La conseguenza è comunque un prezzo elevato del prodotto che comporta anche un onere supplementare per il produttore. Si tratta di un problema culturale. Non ci sarebbe bisogno di Doc, Dop o Igp se la cultura alimentare fosse tutta “onesta”. Qualcuno mi ha detto che tutto l’olio d’oliva per alimentazione dovrebbe essere tutto “biologico” e non dovrebbe essere necessario doverlo indicare in etichetta. Non solo. Ma ce la vedete una massaia leggere tutti i dettagli di un prodotto, che ricordano le clausole di un contratto d’assicurazione o quelle per l’apertura di un conto corrente?

È difficile districarsi tra etichette che spesso confondono invece di chiarire. Ci sono adempimenti di legge, è vero, ma fra poco non rimarrà neppure lo spazio per il nome del prodotto.
Le etichette vanno bene se non fanno perdere di vista i contenuti e le conseguenze del loro uso, sepolto tra codici a barre, liste di ingredienti in sette o otto lingue, rimandi a sopra o sotto la confezione e simboli vari di oscuro significato.

Una parte di responsabilità è anche del consumatore, che si è troppo bene adattato alla standardizzazione e omogeneizzazione dei prodotti che un giorno ho sentito una signora rifiutare l’acquisto di una confezione di latte intero fresco di montagna che costava molto meno di quello di altre marche in commercio, perché dopo averlo provato, lei stessa aveva commentato che “sapeva troppo di latte”. Un difetto imperdonabile!
Molto meglio pagare il doppio, per un tipo di latte che “non sapesse di latte.”

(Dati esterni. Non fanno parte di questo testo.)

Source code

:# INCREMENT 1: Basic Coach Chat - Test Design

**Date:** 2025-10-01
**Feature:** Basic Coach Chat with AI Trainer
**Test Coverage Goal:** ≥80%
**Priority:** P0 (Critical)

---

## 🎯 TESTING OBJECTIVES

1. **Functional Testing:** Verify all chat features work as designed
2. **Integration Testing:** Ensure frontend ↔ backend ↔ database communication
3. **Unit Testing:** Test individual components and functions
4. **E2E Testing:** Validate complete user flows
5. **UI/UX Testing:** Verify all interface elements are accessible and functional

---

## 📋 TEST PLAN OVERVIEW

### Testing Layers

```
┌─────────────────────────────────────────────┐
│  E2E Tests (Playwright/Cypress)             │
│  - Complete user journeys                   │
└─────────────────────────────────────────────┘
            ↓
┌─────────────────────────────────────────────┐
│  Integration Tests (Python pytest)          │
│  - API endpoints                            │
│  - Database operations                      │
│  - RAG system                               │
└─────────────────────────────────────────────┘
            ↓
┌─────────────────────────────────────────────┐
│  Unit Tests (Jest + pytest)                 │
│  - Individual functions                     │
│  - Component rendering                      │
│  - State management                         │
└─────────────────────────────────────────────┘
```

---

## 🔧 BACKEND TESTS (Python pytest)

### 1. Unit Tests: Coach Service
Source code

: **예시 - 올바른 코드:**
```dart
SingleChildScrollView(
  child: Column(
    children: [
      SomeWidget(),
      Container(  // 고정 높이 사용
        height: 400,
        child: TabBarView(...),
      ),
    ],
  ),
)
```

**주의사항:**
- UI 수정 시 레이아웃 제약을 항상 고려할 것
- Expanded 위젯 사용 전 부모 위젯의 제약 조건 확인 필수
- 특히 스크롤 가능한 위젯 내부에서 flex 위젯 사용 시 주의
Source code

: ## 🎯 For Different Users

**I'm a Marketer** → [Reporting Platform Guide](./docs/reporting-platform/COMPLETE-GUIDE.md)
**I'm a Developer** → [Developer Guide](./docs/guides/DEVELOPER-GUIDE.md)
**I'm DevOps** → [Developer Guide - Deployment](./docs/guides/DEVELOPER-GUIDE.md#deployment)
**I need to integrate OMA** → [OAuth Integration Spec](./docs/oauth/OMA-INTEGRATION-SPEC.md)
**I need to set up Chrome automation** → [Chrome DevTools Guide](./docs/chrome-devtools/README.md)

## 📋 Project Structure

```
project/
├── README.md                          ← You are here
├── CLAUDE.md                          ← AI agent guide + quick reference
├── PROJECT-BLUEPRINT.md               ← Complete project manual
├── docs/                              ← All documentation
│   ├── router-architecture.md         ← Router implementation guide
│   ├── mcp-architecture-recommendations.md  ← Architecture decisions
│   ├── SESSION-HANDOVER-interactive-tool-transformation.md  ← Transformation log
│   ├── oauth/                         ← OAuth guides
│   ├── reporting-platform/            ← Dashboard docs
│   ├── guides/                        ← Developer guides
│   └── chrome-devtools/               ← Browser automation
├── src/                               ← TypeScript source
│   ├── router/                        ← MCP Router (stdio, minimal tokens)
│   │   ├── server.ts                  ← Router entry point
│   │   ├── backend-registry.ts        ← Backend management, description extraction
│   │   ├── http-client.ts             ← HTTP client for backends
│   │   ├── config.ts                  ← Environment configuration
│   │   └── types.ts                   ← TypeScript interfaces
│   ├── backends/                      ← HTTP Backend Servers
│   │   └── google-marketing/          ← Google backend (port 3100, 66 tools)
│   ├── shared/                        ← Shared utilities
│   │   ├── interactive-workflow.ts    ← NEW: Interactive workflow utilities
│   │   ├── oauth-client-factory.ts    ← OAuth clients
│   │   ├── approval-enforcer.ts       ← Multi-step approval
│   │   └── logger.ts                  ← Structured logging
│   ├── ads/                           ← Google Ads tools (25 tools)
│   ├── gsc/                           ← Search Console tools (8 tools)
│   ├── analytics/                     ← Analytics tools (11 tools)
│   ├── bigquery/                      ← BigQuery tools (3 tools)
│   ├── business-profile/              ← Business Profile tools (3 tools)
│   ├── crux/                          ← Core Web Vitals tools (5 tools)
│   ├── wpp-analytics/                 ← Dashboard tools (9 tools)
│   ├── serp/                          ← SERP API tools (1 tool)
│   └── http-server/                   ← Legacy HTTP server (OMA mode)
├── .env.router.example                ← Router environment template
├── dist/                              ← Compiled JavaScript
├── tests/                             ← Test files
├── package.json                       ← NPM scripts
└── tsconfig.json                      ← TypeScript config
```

Si è forse perso il filo anche del gusto. La frutta, le mele, le pere, le banane, persino l’insalata vengono etichettate con il marchio di ditte produttrici. In realtà il vero produttore è la terra, le ditte sono per l’esattezza “coltivatrici”. Nella cultura largamente diffusa oggi, i due termini sono pressoché sovrapposti, al punto che chiedendo a un bimbo dei nostri giorni da dove viene il latte e chi lo fa, lui o lei ci risponderà sicuro, “il supermercato” o nella migliore delle ipotesi “la Centrale del Latte” e certamente non la mucca.

La comodità nel trovare i prodotti anche fuori stagione ha un prezzo: serre, coltivazioni intensive, super sfruttamento della terra, il prezzo del trasporto da un lato all’altro del pianeta ed il conseguente inquinamento che ne deriva. Oggi si parla e giustamente di produzione a chilometro zero, come fondamentale per un corretto rapporto con l’ambiente. Pure fondamentale è il seguire il prodotto alimentare di stagione, con minori costi, anche ambientali per tutti. Se si supera il concetto che in ogni caso si trova una qualche marca che produce qualsiasi cosa in qualsiasi momento dell’anno, si inizierà ad andare nella direzione giusta.